The disabled ship crashed on a habitable planet. After the crash, controlled regeneration awoke the crew from three years in suspended animation. After six months on the planet, the ship's captain and family patriarch, Dr. John Robinson, remained hopeful of making repairs and resuming the flight; however, the crew then began to encounter serious weather problems, requiring them to abandon the spacecraft and hurry south to avoid freezing. After encountering a giant Cyclops, discovering an abandoned castle in a cave, and undertaking the perilous crossing of an inland sea, they reached a tropical sanctuary where they were observed by aliens.

==Comparison to later series==
The pilot featured a single-deck, sub-lightspeed, interstellar, flying saucer spacecraft known as the Gemini 12, which was renamed and redesigned as the Jupiter 2 for the actual series. Unlike the Jupiter 2, the Gemini 12 had no airlock, no seats for the pilot, very few controls at the front of the craft, no elevator, no landing gear, and a crew of only six. The ship did, however, carry a Chariot all-terrain vehicle, and the Jet Pack flying device.

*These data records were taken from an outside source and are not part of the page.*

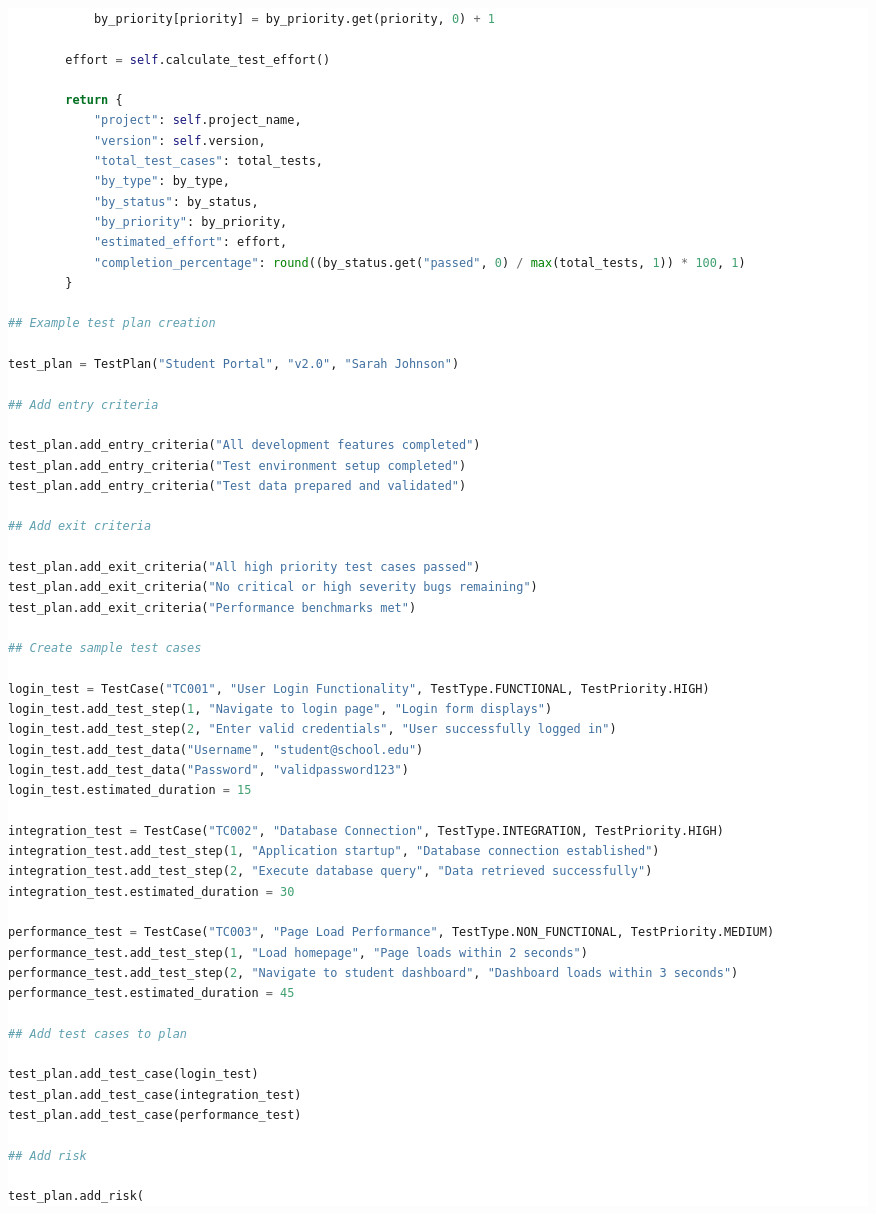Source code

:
 ```py
            by_priority[priority] = by_priority.get(priority, 0) + 1
        
        effort = self.calculate_test_effort()
        
        return {
            "project": self.project_name,
            "version": self.version,
            "total_test_cases": total_tests,
            "by_type": by_type,
            "by_status": by_status,
            "by_priority": by_priority,
            "estimated_effort": effort,
            "completion_percentage": round((by_status.get("passed", 0) / max(total_tests, 1)) * 100, 1)
        }

## Example test plan creation

test_plan = TestPlan("Student Portal", "v2.0", "Sarah Johnson")

## Add entry criteria

test_plan.add_entry_criteria("All development features completed")
test_plan.add_entry_criteria("Test environment setup completed")
test_plan.add_entry_criteria("Test data prepared and validated")

## Add exit criteria

test_plan.add_exit_criteria("All high priority test cases passed")
test_plan.add_exit_criteria("No critical or high severity bugs remaining")
test_plan.add_exit_criteria("Performance benchmarks met")

## Create sample test cases

login_test = TestCase("TC001", "User Login Functionality", TestType.FUNCTIONAL, TestPriority.HIGH)
login_test.add_test_step(1, "Navigate to login page", "Login form displays")
login_test.add_test_step(2, "Enter valid credentials", "User successfully logged in")
login_test.add_test_data("Username", "student@school.edu")
login_test.add_test_data("Password", "validpassword123")
login_test.estimated_duration = 15

integration_test = TestCase("TC002", "Database Connection", TestType.INTEGRATION, TestPriority.HIGH)
integration_test.add_test_step(1, "Application startup", "Database connection established")
integration_test.add_test_step(2, "Execute database query", "Data retrieved successfully")
integration_test.estimated_duration = 30

performance_test = TestCase("TC003", "Page Load Performance", TestType.NON_FUNCTIONAL, TestPriority.MEDIUM)
performance_test.add_test_step(1, "Load homepage", "Page loads within 2 seconds")
performance_test.add_test_step(2, "Navigate to student dashboard", "Dashboard loads within 3 seconds")
performance_test.estimated_duration = 45

## Add test cases to plan

test_plan.add_test_case(login_test)
test_plan.add_test_case(integration_test)
test_plan.add_test_case(performance_test)

## Add risk

test_plan.add_risk(
```
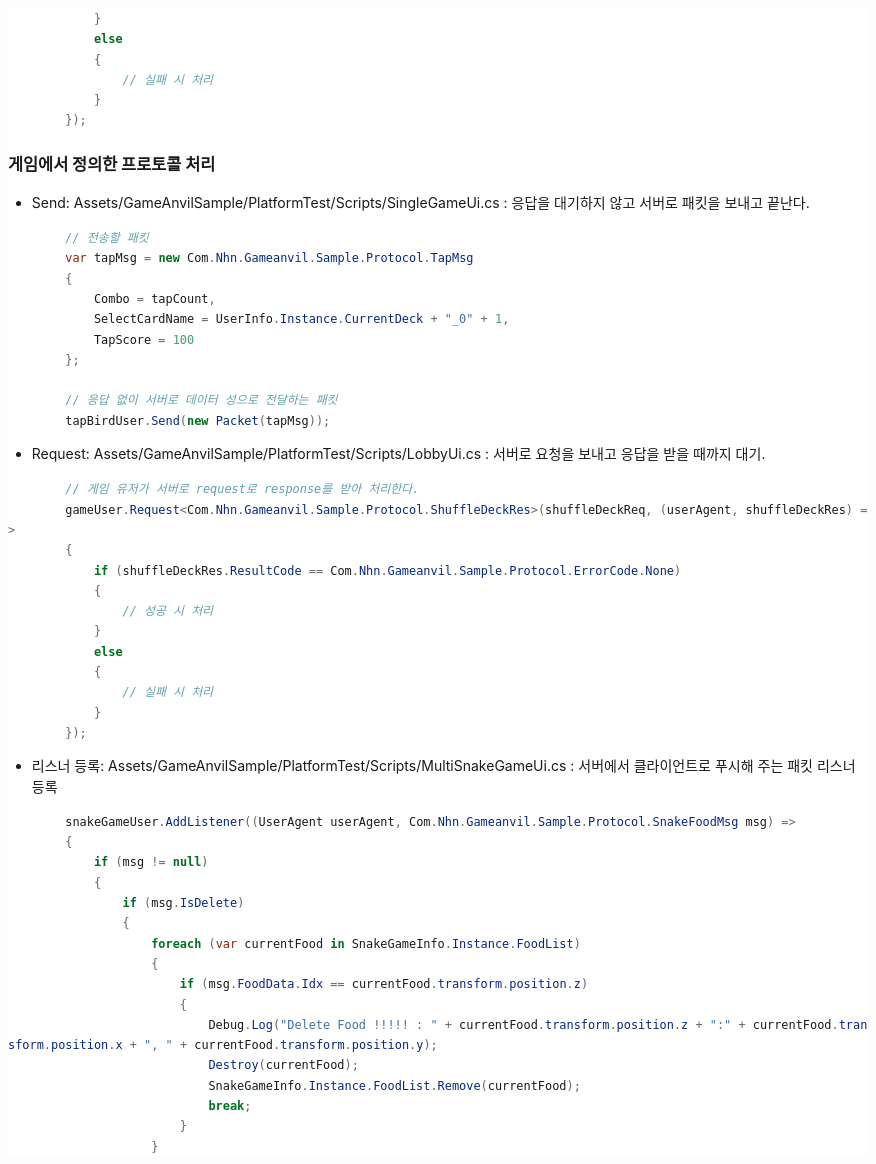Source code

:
 ```c#
            }
            else
            {
                // 실패 시 처리
            }
        });
```



### 게임에서 정의한 프로토콜 처리

- Send: Assets/GameAnvilSample/PlatformTest/Scripts/SingleGameUi.cs : 응답을 대기하지 않고 서버로 패킷을 보내고 끝난다.

```c#
        // 전송할 패킷
        var tapMsg = new Com.Nhn.Gameanvil.Sample.Protocol.TapMsg
        {
            Combo = tapCount,
            SelectCardName = UserInfo.Instance.CurrentDeck + "_0" + 1,
            TapScore = 100
        };

        // 응답 없이 서버로 데이터 성으로 전달하는 패킷
        tapBirdUser.Send(new Packet(tapMsg));
```

- Request: Assets/GameAnvilSample/PlatformTest/Scripts/LobbyUi.cs : 서버로 요청을 보내고 응답을 받을 때까지 대기.

```c#
        // 게임 유저가 서버로 request로 response를 받아 처리한다.
        gameUser.Request<Com.Nhn.Gameanvil.Sample.Protocol.ShuffleDeckRes>(shuffleDeckReq, (userAgent, shuffleDeckRes) =>
        {
            if (shuffleDeckRes.ResultCode == Com.Nhn.Gameanvil.Sample.Protocol.ErrorCode.None)
            {
                // 성공 시 처리
            }
            else
            {
                // 실패 시 처리
            }
        });
```

- 리스너 등록: Assets/GameAnvilSample/PlatformTest/Scripts/MultiSnakeGameUi.cs : 서버에서 클라이언트로 푸시해 주는 패킷 리스너 등록

```c#
        snakeGameUser.AddListener((UserAgent userAgent, Com.Nhn.Gameanvil.Sample.Protocol.SnakeFoodMsg msg) =>
        {
            if (msg != null)
            {
                if (msg.IsDelete)
                {
                    foreach (var currentFood in SnakeGameInfo.Instance.FoodList)
                    {
                        if (msg.FoodData.Idx == currentFood.transform.position.z)
                        {
                            Debug.Log("Delete Food !!!!! : " + currentFood.transform.position.z + ":" + currentFood.transform.position.x + ", " + currentFood.transform.position.y);
                            Destroy(currentFood);
                            SnakeGameInfo.Instance.FoodList.Remove(currentFood);
                            break;
                        }
                    }
```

The episode portrayed the entire crew as intellectually gifted or accomplished: both John and Maureen Robinson had doctoral degrees, their children were prodigies, and Don West was identified as a doctor of geology. The pilot did not include later series regulars Dr. Zachary Smith or the Robot. It was instead about the adventures of the Robinsons, a happy family. The cooperative, friendly family depicted in the pilot were somewhat less so in the series, and still more different from the dysfunctional space family depicted in the 1998 spin-off motion picture.

The theme music for this pilot was taken from the 1951 film The Day the Earth Stood Still.

Nearly all of the footage from the pilot was reused, finding its way into the first five episodes of the weekly series. Although there were obvious inconsistencies, the incorporation was nevertheless creatively carried out.

==Release==
The 1965 pilot was not broadcast until 1993, when June Lockhart hosted the Sci-Fi Channel's first Pilot Playhouse. The special aired the pilot episodes of many sci-fi series including the Robot-less and Dr. Smith-less pilot of "Lost in Space" titled "No Place to Hide."

The pilot was released as part of a mail-order VHS box set from Columbia House, Lost in Space: The Collector's Edition, in February 1995.